I don’t know whether political scientists and economists are more willing to extend the presumption of good faith to Western or industrialized economies, but there are studies showing that “corruption experts,” those whose opinions form the basis for perception measures of corruption, are biased in favor of wealthier, democratic governments. See UCLA Professor Daniel Treisman’s “What Have We Learned About the Causes of Corruption from Ten Years of Crossnational Empirical Research?” and Dilyan Donchev and Gergely Ujheli, “What Do Corruption Indices Measure,” both of which can be easily found on the web.
I will have more to say about this bias and its implications for the validity and reliability of perception measures of corruption in a forthcoming post.
I think this is a very interesting point, and is extremely relevant whenever there is a global ranking of corruption or “cronyism.” Perception in a complicated and value laden thing, which other posts have explored. However, I do think this is a slightly different issue when it is played out in a domestic context.
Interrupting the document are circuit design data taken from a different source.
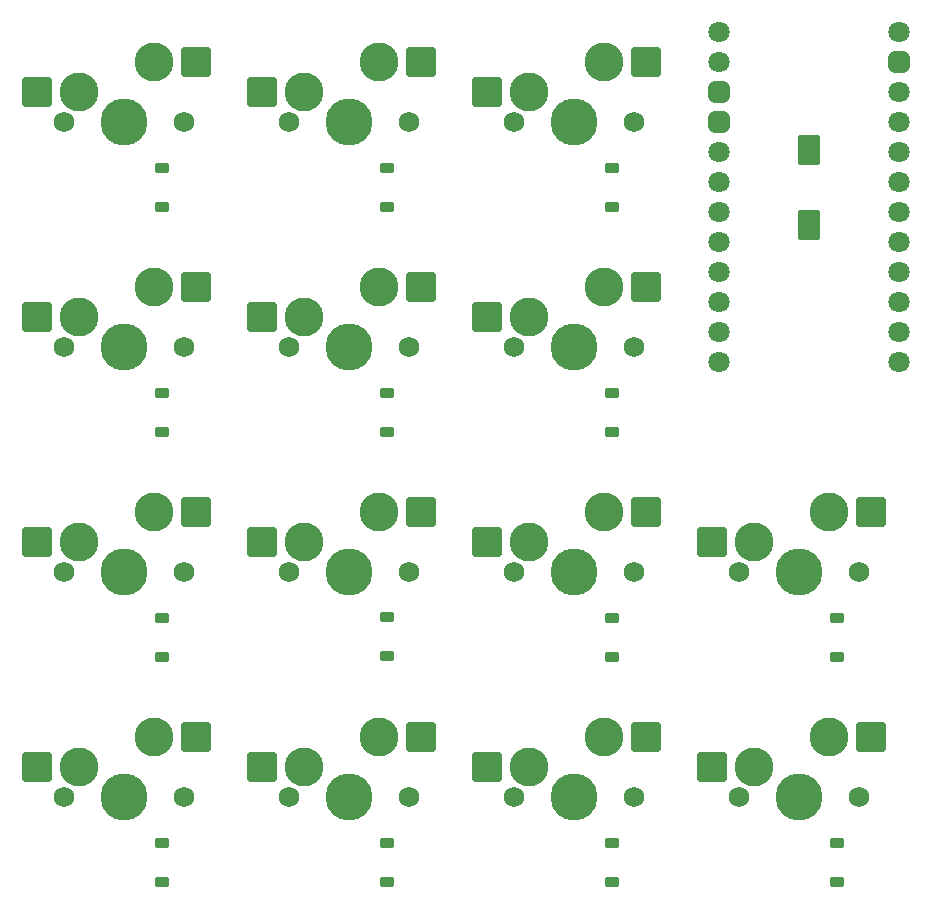
<source format=gbs>
%TF.GenerationSoftware,KiCad,Pcbnew,7.0.5*%
%TF.CreationDate,2024-08-25T19:53:10+07:00*%
%TF.ProjectId,13A-Pro,3133412d-5072-46f2-9e6b-696361645f70,rev?*%
%TF.SameCoordinates,Original*%
%TF.FileFunction,Soldermask,Bot*%
%TF.FilePolarity,Negative*%
%FSLAX46Y46*%
G04 Gerber Fmt 4.6, Leading zero omitted, Abs format (unit mm)*
G04 Created by KiCad (PCBNEW 7.0.5) date 2024-08-25 19:53:10*
%MOMM*%
%LPD*%
G01*
G04 APERTURE LIST*
G04 Aperture macros list*
%AMRoundRect*
0 Rectangle with rounded corners*
0 $1 Rounding radius*
0 $2 $3 $4 $5 $6 $7 $8 $9 X,Y pos of 4 corners*
0 Add a 4 corners polygon primitive as box body*
4,1,4,$2,$3,$4,$5,$6,$7,$8,$9,$2,$3,0*
0 Add four circle primitives for the rounded corners*
1,1,$1+$1,$2,$3*
1,1,$1+$1,$4,$5*
1,1,$1+$1,$6,$7*
1,1,$1+$1,$8,$9*
0 Add four rect primitives between the rounded corners*
20,1,$1+$1,$2,$3,$4,$5,0*
20,1,$1+$1,$4,$5,$6,$7,0*
20,1,$1+$1,$6,$7,$8,$9,0*
20,1,$1+$1,$8,$9,$2,$3,0*%
G04 Aperture macros list end*
%ADD10C,1.800000*%
%ADD11RoundRect,0.450000X-0.450000X-0.450000X0.450000X-0.450000X0.450000X0.450000X-0.450000X0.450000X0*%
%ADD12RoundRect,0.225000X0.375000X-0.225000X0.375000X0.225000X-0.375000X0.225000X-0.375000X-0.225000X0*%
%ADD13C,1.750000*%
%ADD14C,3.987800*%
%ADD15C,3.300000*%
%ADD16RoundRect,0.250000X1.025000X1.000000X-1.025000X1.000000X-1.025000X-1.000000X1.025000X-1.000000X0*%
%ADD17RoundRect,0.101600X-0.798830X1.149350X-0.798830X-1.149350X0.798830X-1.149350X0.798830X1.149350X0*%
G04 APERTURE END LIST*
D10*
%TO.C,U1*%
X139223750Y-62230000D03*
X139223750Y-64770000D03*
D11*
X139223750Y-67310000D03*
X139223750Y-69850000D03*
D10*
X139223750Y-72390000D03*
X139223750Y-74930000D03*
X139223750Y-77470000D03*
X139223750Y-80010000D03*
X139223750Y-82550000D03*
X139223750Y-85090000D03*
X139223750Y-87630000D03*
X139223750Y-90170000D03*
X154463750Y-62230000D03*
D11*
X154463750Y-64770000D03*
D10*
X154463750Y-67310000D03*
X154463750Y-69850000D03*
X154463750Y-72390000D03*
X154463750Y-74930000D03*
X154463750Y-77470000D03*
X154463750Y-80010000D03*
X154463750Y-82550000D03*
X154463750Y-85090000D03*
X154463750Y-87630000D03*
X154463750Y-90170000D03*
%TD*%
D12*
%TO.C,D8*%
X111125000Y-115093750D03*
X111125000Y-111793750D03*
%TD*%
D13*
%TO.C,MX4*%
X93980000Y-88900000D03*
D14*
X88900000Y-88900000D03*
D13*
X83820000Y-88900000D03*
D15*
X85090000Y-86360000D03*
D16*
X81540000Y-86360000D03*
X94990000Y-83820000D03*
D15*
X91440000Y-83820000D03*
%TD*%
D13*
%TO.C,MX2*%
X113030000Y-69850000D03*
D14*
X107950000Y-69850000D03*
D13*
X102870000Y-69850000D03*
D15*
X104140000Y-67310000D03*
D16*
X100590000Y-67310000D03*
X114040000Y-64770000D03*
D15*
X110490000Y-64770000D03*
%TD*%
D12*
%TO.C,D2*%
X111125000Y-77056250D03*
X111125000Y-73756250D03*
%TD*%
%TO.C,D11*%
X92075000Y-134206250D03*
X92075000Y-130906250D03*
%TD*%
D13*
%TO.C,MX7*%
X93980000Y-107950000D03*
D14*
X88900000Y-107950000D03*
D13*
X83820000Y-107950000D03*
D15*
X85090000Y-105410000D03*
D16*
X81540000Y-105410000D03*
X94990000Y-102870000D03*
D15*
X91440000Y-102870000D03*
%TD*%
D17*
%TO.C,SW1*%
X146843750Y-78555850D03*
X146843750Y-72256650D03*
%TD*%
D12*
%TO.C,D7*%
X92075000Y-115156250D03*
X92075000Y-111856250D03*
%TD*%
%TO.C,D12*%
X111125000Y-134206250D03*
X111125000Y-130906250D03*
%TD*%
%TO.C,D6*%
X130175000Y-96106250D03*
X130175000Y-92806250D03*
%TD*%
%TO.C,D1*%
X92075000Y-77056250D03*
X92075000Y-73756250D03*
%TD*%
%TO.C,D13*%
X130175000Y-134206250D03*
X130175000Y-130906250D03*
%TD*%
D13*
%TO.C,MX14*%
X151130000Y-127000000D03*
D14*
X146050000Y-127000000D03*
D13*
X140970000Y-127000000D03*
D15*
X142240000Y-124460000D03*
D16*
X138690000Y-124460000D03*
X152140000Y-121920000D03*
D15*
X148590000Y-121920000D03*
%TD*%
D12*
%TO.C,D3*%
X130175000Y-77056250D03*
X130175000Y-73756250D03*
%TD*%
D13*
%TO.C,MX13*%
X132080000Y-127000000D03*
D14*
X127000000Y-127000000D03*
D13*
X121920000Y-127000000D03*
D15*
X123190000Y-124460000D03*
D16*
X119640000Y-124460000D03*
X133090000Y-121920000D03*
D15*
X129540000Y-121920000D03*
%TD*%
D12*
%TO.C,D14*%
X149225000Y-134206250D03*
X149225000Y-130906250D03*
%TD*%
%TO.C,D10*%
X149225000Y-115156250D03*
X149225000Y-111856250D03*
%TD*%
%TO.C,D5*%
X111125000Y-96106250D03*
X111125000Y-92806250D03*
%TD*%
D13*
%TO.C,MX5*%
X113030000Y-88900000D03*
D14*
X107950000Y-88900000D03*
D13*
X102870000Y-88900000D03*
D15*
X104140000Y-86360000D03*
D16*
X100590000Y-86360000D03*
X114040000Y-83820000D03*
D15*
X110490000Y-83820000D03*
%TD*%
D12*
%TO.C,D9*%
X130175000Y-115156250D03*
X130175000Y-111856250D03*
%TD*%
D13*
%TO.C,MX10*%
X151130000Y-107950000D03*
D14*
X146050000Y-107950000D03*
D13*
X140970000Y-107950000D03*
D15*
X142240000Y-105410000D03*
D16*
X138690000Y-105410000D03*
X152140000Y-102870000D03*
D15*
X148590000Y-102870000D03*
%TD*%
D13*
%TO.C,MX3*%
X132080000Y-69850000D03*
D14*
X127000000Y-69850000D03*
D13*
X121920000Y-69850000D03*
D15*
X123190000Y-67310000D03*
D16*
X119640000Y-67310000D03*
X133090000Y-64770000D03*
D15*
X129540000Y-64770000D03*
%TD*%
D12*
%TO.C,D4*%
X92075000Y-96106250D03*
X92075000Y-92806250D03*
%TD*%
D13*
%TO.C,MX6*%
X132080000Y-88900000D03*
D14*
X127000000Y-88900000D03*
D13*
X121920000Y-88900000D03*
D15*
X123190000Y-86360000D03*
D16*
X119640000Y-86360000D03*
X133090000Y-83820000D03*
D15*
X129540000Y-83820000D03*
%TD*%
D13*
%TO.C,MX12*%
X113030000Y-127000000D03*
D14*
X107950000Y-127000000D03*
D13*
X102870000Y-127000000D03*
D15*
X104140000Y-124460000D03*
D16*
X100590000Y-124460000D03*
X114040000Y-121920000D03*
D15*
X110490000Y-121920000D03*
%TD*%
D13*
%TO.C,MX8*%
X113030000Y-107950000D03*
D14*
X107950000Y-107950000D03*
D13*
X102870000Y-107950000D03*
D15*
X104140000Y-105410000D03*
D16*
X100590000Y-105410000D03*
X114040000Y-102870000D03*
D15*
X110490000Y-102870000D03*
%TD*%
D13*
%TO.C,MX1*%
X93980000Y-69850000D03*
D14*
X88900000Y-69850000D03*
D13*
X83820000Y-69850000D03*
D15*
X85090000Y-67310000D03*
D16*
X81540000Y-67310000D03*
X94990000Y-64770000D03*
D15*
X91440000Y-64770000D03*
%TD*%
D13*
%TO.C,MX11*%
X93980000Y-127000000D03*
D14*
X88900000Y-127000000D03*
D13*
X83820000Y-127000000D03*
D15*
X85090000Y-124460000D03*
D16*
X81540000Y-124460000D03*
X94990000Y-121920000D03*
D15*
X91440000Y-121920000D03*
%TD*%
D13*
%TO.C,MX9*%
X132080000Y-107950000D03*
D14*
X127000000Y-107950000D03*
D13*
X121920000Y-107950000D03*
D15*
X123190000Y-105410000D03*
D16*
X119640000Y-105410000D03*
X133090000Y-102870000D03*
D15*
X129540000Y-102870000D03*
%TD*%
M02*

</source>
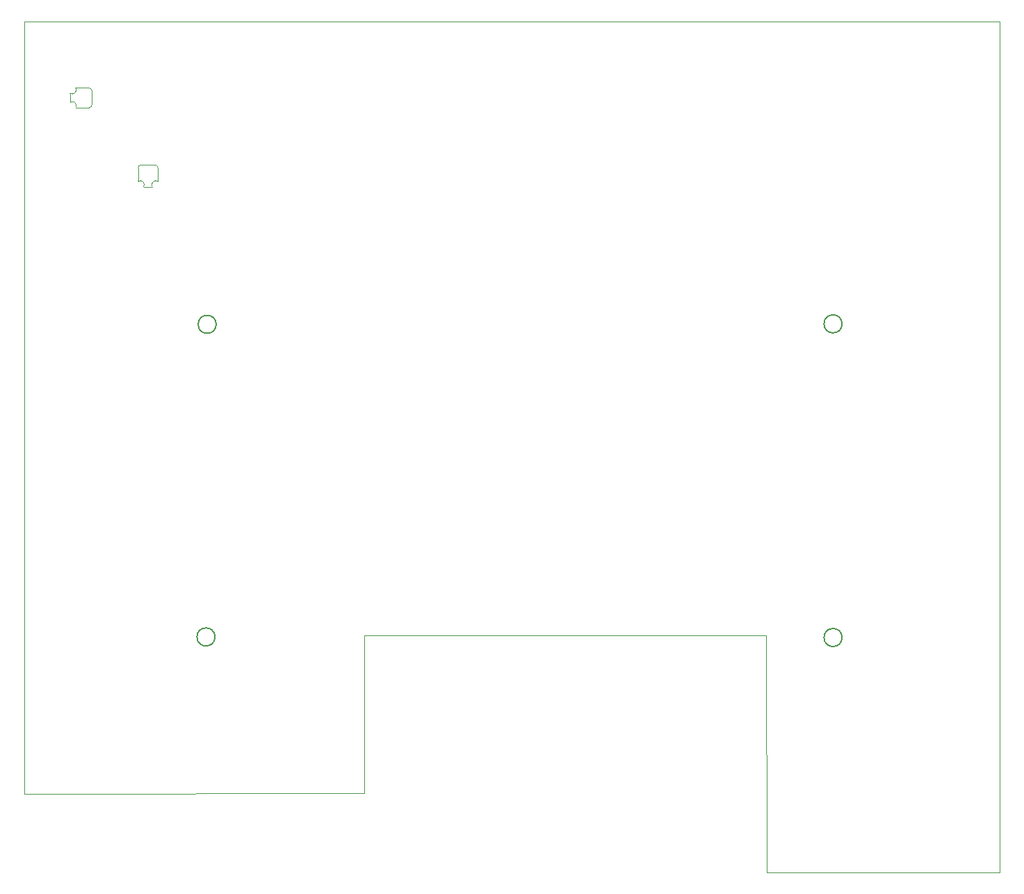
<source format=gbr>
%TF.GenerationSoftware,KiCad,Pcbnew,8.0.7*%
%TF.CreationDate,2025-02-15T16:41:36+09:00*%
%TF.ProjectId,cool642tb_R,636f6f6c-3634-4327-9462-5f522e6b6963,rev?*%
%TF.SameCoordinates,Original*%
%TF.FileFunction,Profile,NP*%
%FSLAX46Y46*%
G04 Gerber Fmt 4.6, Leading zero omitted, Abs format (unit mm)*
G04 Created by KiCad (PCBNEW 8.0.7) date 2025-02-15 16:41:36*
%MOMM*%
%LPD*%
G01*
G04 APERTURE LIST*
%TA.AperFunction,Profile*%
%ADD10C,0.050000*%
%TD*%
%TA.AperFunction,Profile*%
%ADD11C,0.200000*%
%TD*%
%TA.AperFunction,Profile*%
%ADD12C,0.120000*%
%TD*%
G04 APERTURE END LIST*
D10*
X86980000Y27380000D02*
X87020000Y-76290000D01*
D11*
X67810000Y-47670000D02*
G75*
G02*
X65610000Y-47670000I-1100000J0D01*
G01*
X65610000Y-47670000D02*
G75*
G02*
X67810000Y-47670000I1100000J0D01*
G01*
D10*
X87020000Y-76290000D02*
X58610000Y-76280000D01*
D11*
X67810000Y-9470000D02*
G75*
G02*
X65610000Y-9470000I-1100000J0D01*
G01*
X65610000Y-9470000D02*
G75*
G02*
X67810000Y-9470000I1100000J0D01*
G01*
D10*
X9580000Y-47410000D02*
X9580000Y-66640000D01*
X58610000Y-76280000D02*
X58570000Y-47410000D01*
D11*
X-8420000Y-9530000D02*
G75*
G02*
X-10620000Y-9530000I-1100000J0D01*
G01*
X-10620000Y-9530000D02*
G75*
G02*
X-8420000Y-9530000I1100000J0D01*
G01*
D10*
X9580000Y-66640000D02*
X-31750000Y-66690000D01*
X-31750000Y27380000D02*
X86980000Y27380000D01*
X58570000Y-47410000D02*
X9580000Y-47410000D01*
D11*
X-8560000Y-47600000D02*
G75*
G02*
X-10760000Y-47600000I-1100000J0D01*
G01*
X-10760000Y-47600000D02*
G75*
G02*
X-8560000Y-47600000I1100000J0D01*
G01*
D10*
X-31750000Y-66690000D02*
X-31750000Y27380000D01*
D12*
%TO.C,U1*%
X-26207753Y17550553D02*
X-26207753Y18591953D01*
X-25521953Y19277753D02*
X-23921753Y19277753D01*
X-23921753Y16864753D02*
X-25521953Y16864753D01*
X-23540753Y18896753D02*
X-23540753Y17245753D01*
X-17927753Y7908047D02*
X-17927753Y9508247D01*
X-17546753Y9889247D02*
X-15895753Y9889247D01*
X-16200553Y7222247D02*
X-17241953Y7222247D01*
X-15514753Y9508247D02*
X-15514753Y7908047D01*
X-26207753Y17550553D02*
G75*
G02*
X-25521953Y16864753I247753J-438047D01*
G01*
X-25521953Y19277753D02*
G75*
G02*
X-26207753Y18591953I-438047J-247753D01*
G01*
X-23921753Y19277753D02*
G75*
G02*
X-23540753Y18896753I8J-380992D01*
G01*
X-23540753Y17245753D02*
G75*
G02*
X-23921753Y16864753I-380996J-4D01*
G01*
X-17927753Y9508247D02*
G75*
G02*
X-17546753Y9889253I381003J3D01*
G01*
X-17927753Y7908047D02*
G75*
G02*
X-17241953Y7222247I247753J-438047D01*
G01*
X-16200553Y7222247D02*
G75*
G02*
X-15514749Y7908054I438053J247753D01*
G01*
X-15895753Y9889247D02*
G75*
G02*
X-15514753Y9508247I3J-380997D01*
G01*
%TD*%
M02*

</source>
The source of bias noted by Rick is less relevant when it comes to bias against Democrats and Republicans. In the American context I think an independent anti-corruption agency really comes down to the classic Administrative law arguments of accountability and independence (as Matthew noted in his reply). Given the observed inclination for politically-motivated anti-corruption enforcement, I think independence wins to the extent we want to penalise corruption fairly regardless of party affiliation. Maybe I place too much trust in the expertise/peer-effect argument, but I think the normal mechanisms used to control independent agencies (funding, judicial review, removal for cause etc.) should be similarly sufficient to control rogue agency behavior in the corruption context.